DCA pro motes cell survival through the induction of MAPKs in pri mary hepatocytes and colonic cells. The present study demonstrated that DCA activated the MAPKs Erk1 2 and p38, but it is unable to regulate JNK activation. COX 2 expression can also be regulated by MAPKs both directly by mRNA stabilization as shown in intestinal epi thelial cells and monocytes and indirectly through activation of AP 1 complexes. Here we used specific pharmacological inhibitors of the MAPK cascades to identify the pathways mediating DCA induced COX 2 expression in SKGT4 cells. COX 2 expression was com pletely blocked by the PD98059 and SB203580 com pounds demonstrating the involvement of Raf Mek1 2 Erk1 2 and MMK3 6 p38 pathways in DCA induced COX 2 expression.

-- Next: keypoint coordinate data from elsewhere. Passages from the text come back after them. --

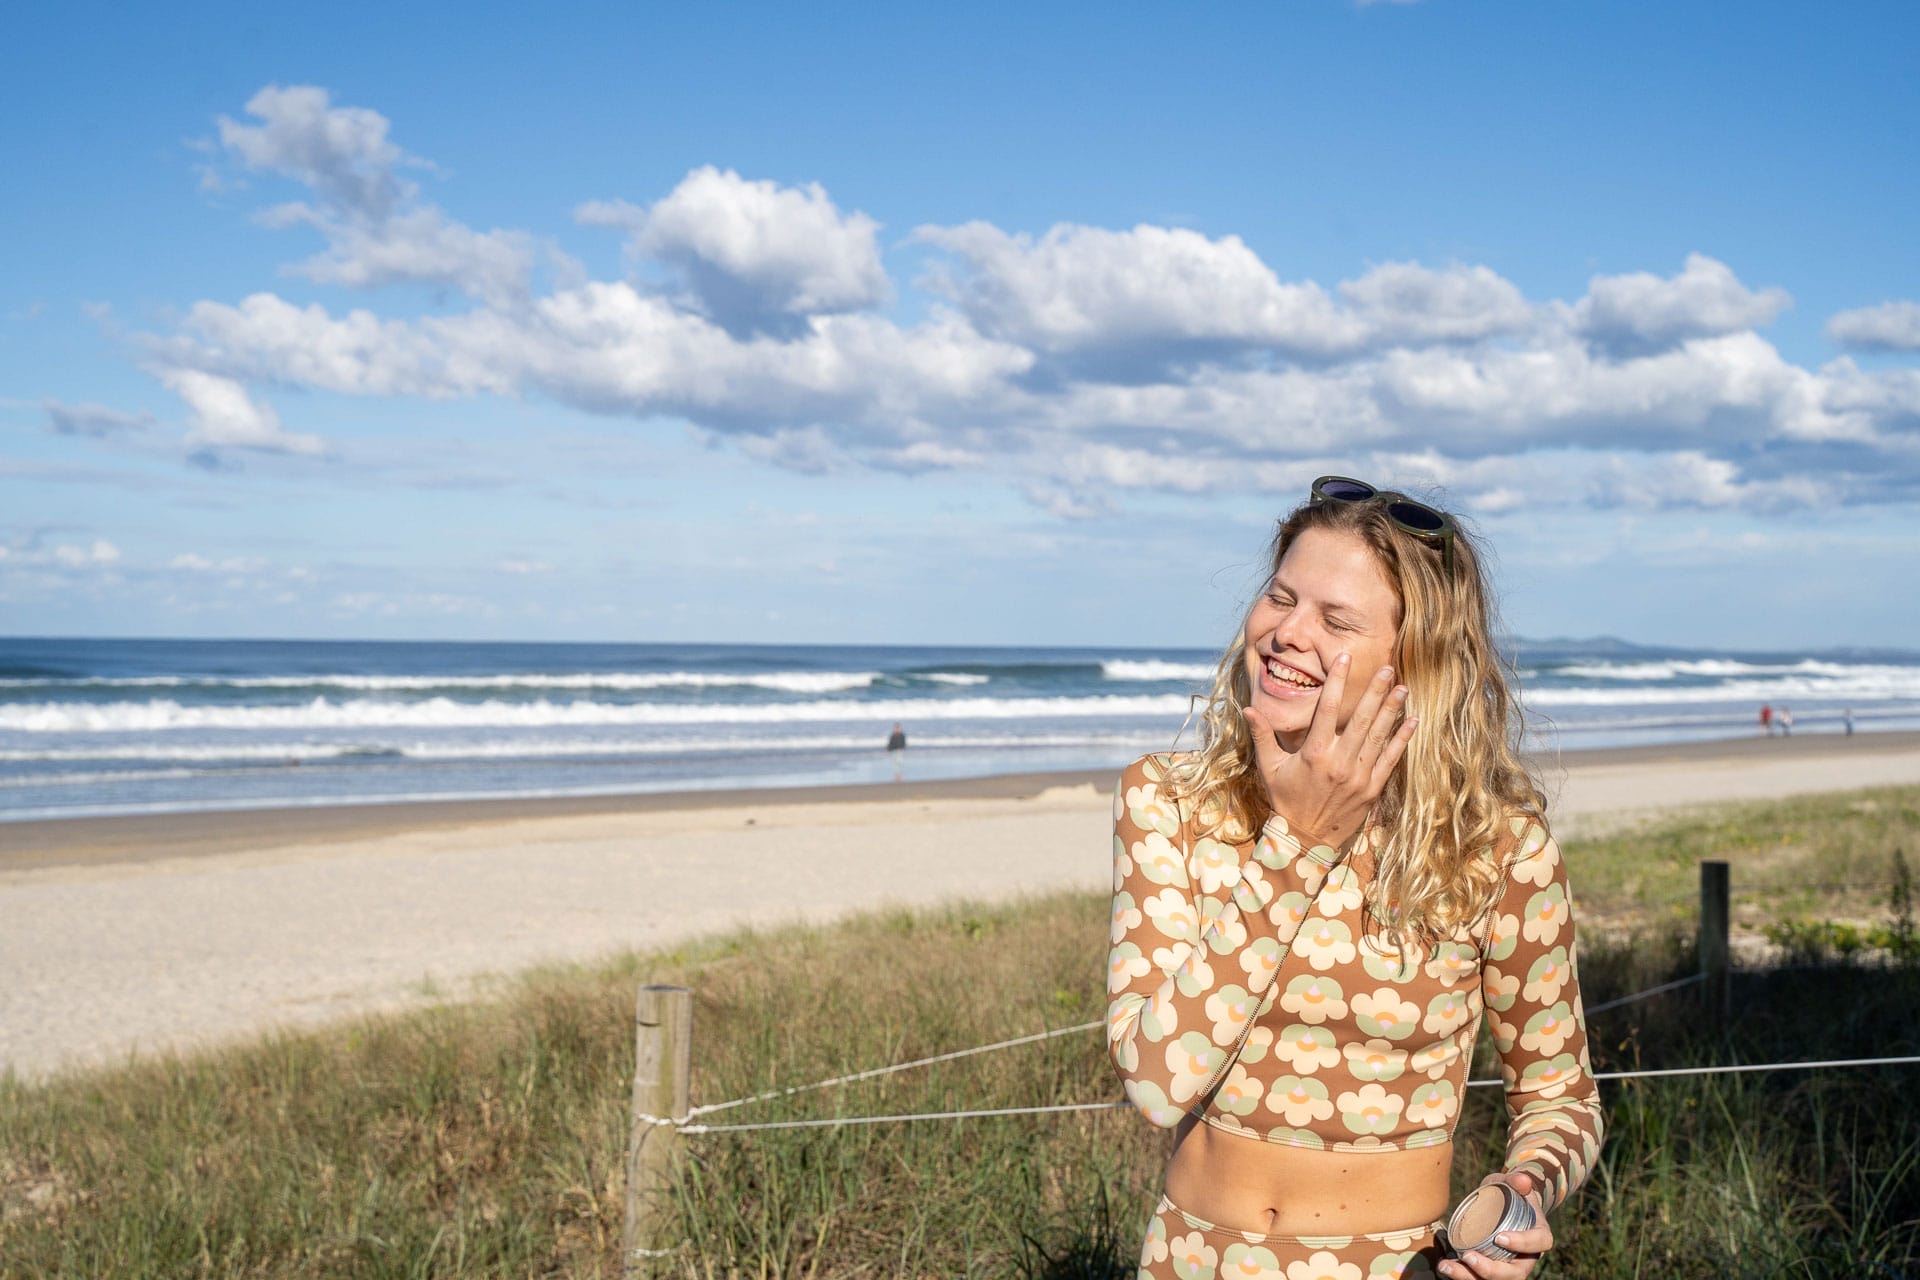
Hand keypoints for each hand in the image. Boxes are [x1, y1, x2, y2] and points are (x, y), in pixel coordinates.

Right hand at [1243, 653, 1414, 848]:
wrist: (1305, 840)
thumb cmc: (1285, 799)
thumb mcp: (1269, 767)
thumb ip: (1262, 735)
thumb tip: (1248, 708)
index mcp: (1314, 753)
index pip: (1328, 708)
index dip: (1337, 681)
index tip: (1345, 658)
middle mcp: (1338, 762)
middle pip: (1360, 719)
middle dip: (1375, 692)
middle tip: (1388, 668)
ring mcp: (1358, 777)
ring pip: (1378, 737)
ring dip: (1392, 711)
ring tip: (1403, 688)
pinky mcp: (1371, 789)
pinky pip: (1390, 760)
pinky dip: (1402, 740)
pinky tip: (1412, 722)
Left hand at [1439, 1171, 1551, 1279]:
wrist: (1503, 1204)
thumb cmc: (1510, 1193)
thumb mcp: (1513, 1183)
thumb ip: (1517, 1181)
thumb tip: (1523, 1181)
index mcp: (1539, 1236)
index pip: (1538, 1244)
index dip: (1521, 1244)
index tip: (1499, 1238)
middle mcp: (1527, 1257)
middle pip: (1516, 1273)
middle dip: (1492, 1270)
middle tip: (1469, 1256)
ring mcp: (1510, 1267)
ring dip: (1471, 1277)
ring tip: (1448, 1266)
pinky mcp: (1492, 1270)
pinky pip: (1480, 1279)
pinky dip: (1462, 1276)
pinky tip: (1446, 1266)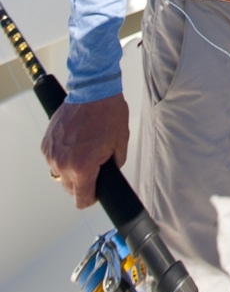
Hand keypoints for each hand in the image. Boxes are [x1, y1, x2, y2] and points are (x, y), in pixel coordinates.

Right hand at [41, 94, 129, 208]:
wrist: (93, 91)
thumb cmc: (109, 114)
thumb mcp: (120, 144)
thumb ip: (114, 166)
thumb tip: (108, 175)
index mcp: (82, 168)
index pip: (82, 200)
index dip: (91, 198)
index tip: (96, 192)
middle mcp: (63, 164)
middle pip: (70, 189)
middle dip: (82, 182)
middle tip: (94, 165)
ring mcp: (51, 154)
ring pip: (60, 174)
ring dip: (70, 168)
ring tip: (84, 150)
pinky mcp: (46, 143)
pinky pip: (53, 159)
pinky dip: (62, 155)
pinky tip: (75, 143)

COX 2 may be specifically important in esophageal carcinogenesis, as COX 2 expression is fre quently upregulated in Barretts esophagus, esophageal cancer and in animal models of reflux. The specificity of pharmacological inhibitors should be con sidered, because many of these inhibitors block various signal transduction proteins. However, MAPKs inhibitors such as PD98059 and SB203580 are well established spe cific inhibitors of ERK and p38 pathway, respectively, and have been tested in many systems for their specificity in inhibiting MAPKs activity. In vitro, prolonged exposure of colonic cells to DCA induced apoptosis and caused morphological changes that were characteristic of apoptosis, however, apop tosis resistant clones may be selected after frequent expo sure to the cytotoxic bile DCA.
In vivo, bile acid induced apoptosis has been linked with compensatory proliferation of crypt epithelial cells. Rates of apopto sis have been demonstrated Batimastat to be low in Barretts epithe lium, potentially contributing to the malignant process. While DCA induced low levels of apoptosis in this study, the effects on cell survival appear to have been balanced at least partially through DCA induced COX 2. Specifically DCA induced PARP cleavage was enhanced by COX inhibition.